This demo project is describing an architecture for hosting a website on AWS (Amazon Web Services). The architecture is designed to provide high availability, fault tolerance, and scalability. Here's a summary of the architecture:
- Public and Private Subnets: Isolates resources for added security. Public subnets have a route to the Internet Gateway, while private subnets don't.
- Route Tables: Control traffic between subnets and the internet.
- Internet Gateway (IGW): Enables communication between instances in the VPC and the internet.
- Network Address Translation (NAT) Gateway: Allows instances in private subnets to access the internet while maintaining privacy.
- Public and Private Hosted Zones: Manage DNS records for public and internal domains.
- Simple Routing Policies: Direct traffic to resources using simple rules like weighted or round-robin routing.
- Target Groups: Directs traffic to a group of instances based on rules or conditions.
- Host Header Routing: Routes traffic to different target groups based on the host header value in HTTP requests.

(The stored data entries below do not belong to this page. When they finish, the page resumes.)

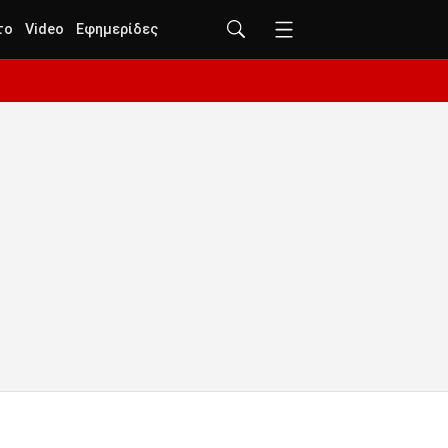
το
Video
Εφημερίδες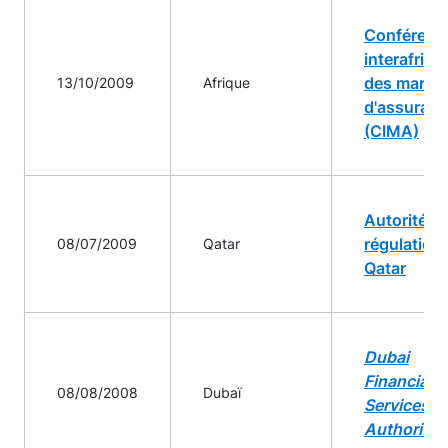
Conférenc
interafrica
des march
13/10/2009
Afrique
d'assuran
(CIMA)
Autorité d
régulation
08/07/2009
Qatar
Qatar
Dubai
Financial
08/08/2008
Dubaï
Services
Authority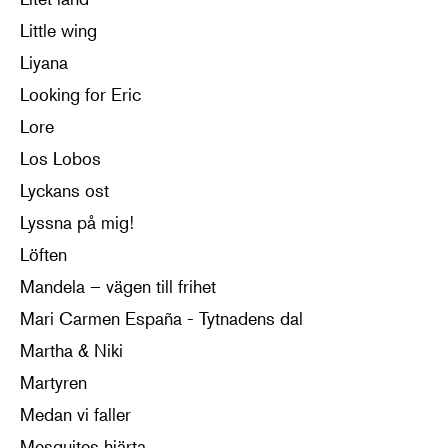
Little wing
Liyana
Looking for Eric
Lore
Los Lobos
Lyckans ost
Lyssna på mig!
Löften
Mandela – vägen till frihet
Mari Carmen España - Tytnadens dal
Martha & Niki
Martyren
Medan vi faller
Mesquites hjärta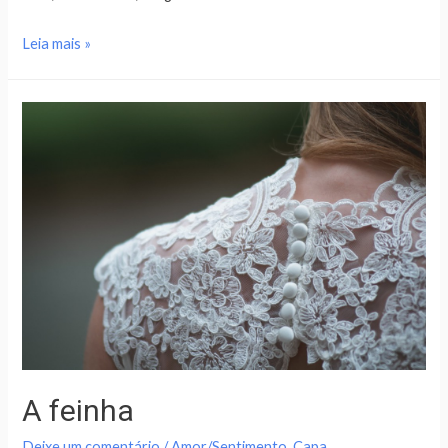
Leia mais »
A feinha
Deixe um comentário
/
Amor/Sentimento
,
Capa
,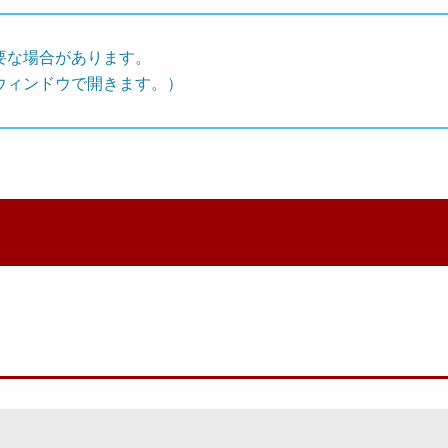
要な場合があります。
ウィンドウで開きます。）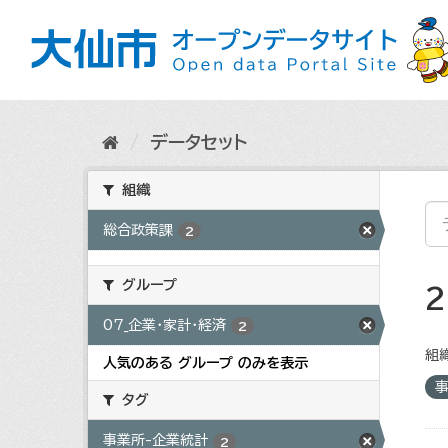
ス
キ
ッ
プ
し
て
内
データセット
容
へ
組織
総合政策課
2
グループ
07_企業・家計・経済
2
組織
人気のある グループ のみを表示
タグ
事業所-企業統計
2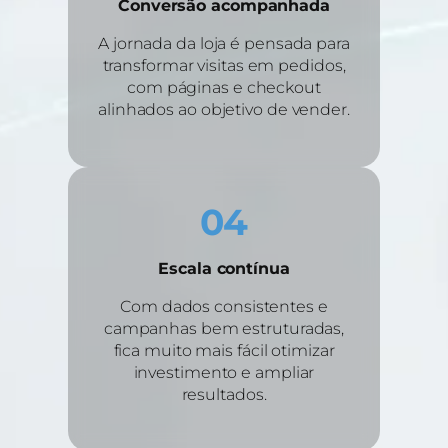
Conversão acompanhada
A jornada da loja é pensada para
transformar visitas em pedidos,
com páginas e checkout
alinhados ao objetivo de vender.
04
Escala contínua
Com dados consistentes e
campanhas bem estruturadas,
fica muito mais fácil otimizar
investimento e ampliar
resultados.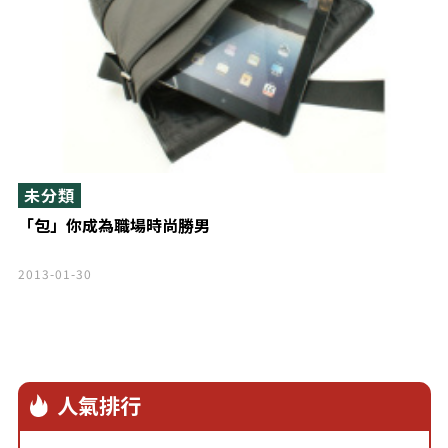
未分類
「包」你成為職場時尚勝男
2013-01-30
人氣排行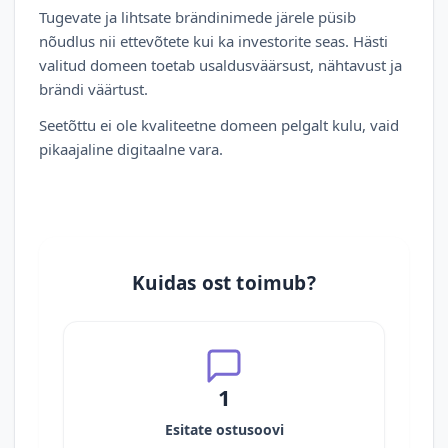
Tugevate ja lihtsate brändinimede järele püsib
nõudlus nii ettevõtete kui ka investorite seas. Hästi
valitud domeen toetab usaldusväärsust, nähtavust ja
brändi väärtust.
Seetõttu ei ole kvaliteetne domeen pelgalt kulu, vaid
pikaajaline digitaalne vara.
Kuidas ost toimub?
1
Esitate ostusoovi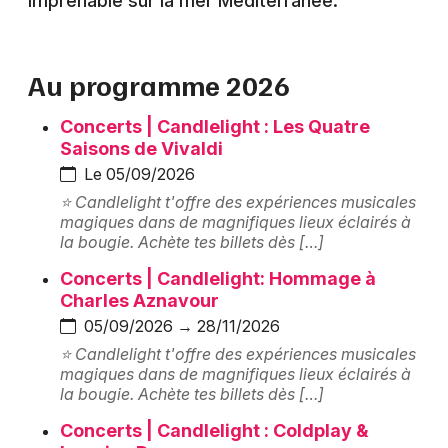
imprenable sur la mer Méditerranée.
Montpellier
Spectacles
Nantes
Au programme 2026
Concerts
Nice
Concerts | Candlelight : Les Quatre
Paris
Sports
Saisons de Vivaldi
Strasbourg
Le 05/09/2026
Soirées
⭐ Candlelight t'offre des expériences musicales
Toulouse
magiques dans de magnifiques lieux éclairés à
Sorties famille
la bougie. Achète tes billets dès […]
Toutes les villes
Concerts | Candlelight: Hommage à
Expos
Charles Aznavour
05/09/2026 → 28/11/2026
Sorties & loisirs
⭐ Candlelight t'offre des expériences musicales
magiques dans de magnifiques lieux éclairés à
Hôtel et hébergement dans les Alpes-
la bougie. Achète tes billets dès […]
Maritimes
Concerts | Candlelight : Coldplay &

- Security Groups: Control inbound and outbound traffic to instances.
- Network Access Control Lists (NACLs): Provides an additional layer of network security at the subnet level.
- Acts as a secure gateway to access instances in the private subnet when required.
- Dynamically adjusts the number of EC2 instances based on traffic demand, ensuring scalability and fault tolerance.
These fundamental AWS resources work together to create a highly available, scalable, and secure web hosting environment. With automatic scaling and redundancy across multiple Availability Zones, the architecture ensures optimal performance and reliable operation for hosting the website on AWS.
-
Virtual Private Cloud (VPC): The VPC is set up with both public and private subnets distributed across two Availability Zones (AZs) for redundancy and high availability.
-
Internet Gateway: An Internet Gateway is attached to the VPC, allowing communication between instances within the VPC and the internet.
-
High Availability: Two Availability Zones are used to ensure that the application remains available even if one AZ experiences an outage.
-
Public Subnets: Resources such as the NAT Gateway, Bastion Host, and Load Balancer are placed in the public subnets to be accessible from the internet.
-
Private Subnets: The web servers are deployed in the private subnets to isolate them from direct internet access, enhancing security.
-
NAT Gateway: The NAT Gateway allows instances in the private subnets to access the internet for software updates, etc., while maintaining security.
-
EC2 Instances: The website is hosted on EC2 instances in the private subnets, providing a flexible and customizable hosting environment.
-
Application Load Balancer (ALB): The ALB is utilized to distribute incoming traffic among instances deployed across multiple Availability Zones, enhancing load distribution and fault tolerance.
-
Auto Scaling Group: The website's EC2 instances are managed by an Auto Scaling Group, which automatically adjusts the number of instances based on traffic and demand. This ensures the application is both scalable and fault-tolerant.
-
Route 53: The domain name for the website is registered with Route 53, which allows easy management and mapping of domain names to AWS resources.
-
GitHub Repository: Web files are stored in a GitHub repository, enabling version control, collaboration.
Overall, this architecture combines several AWS services to create a robust, scalable, and fault-tolerant web hosting environment, ensuring the website remains available and performs well under varying loads.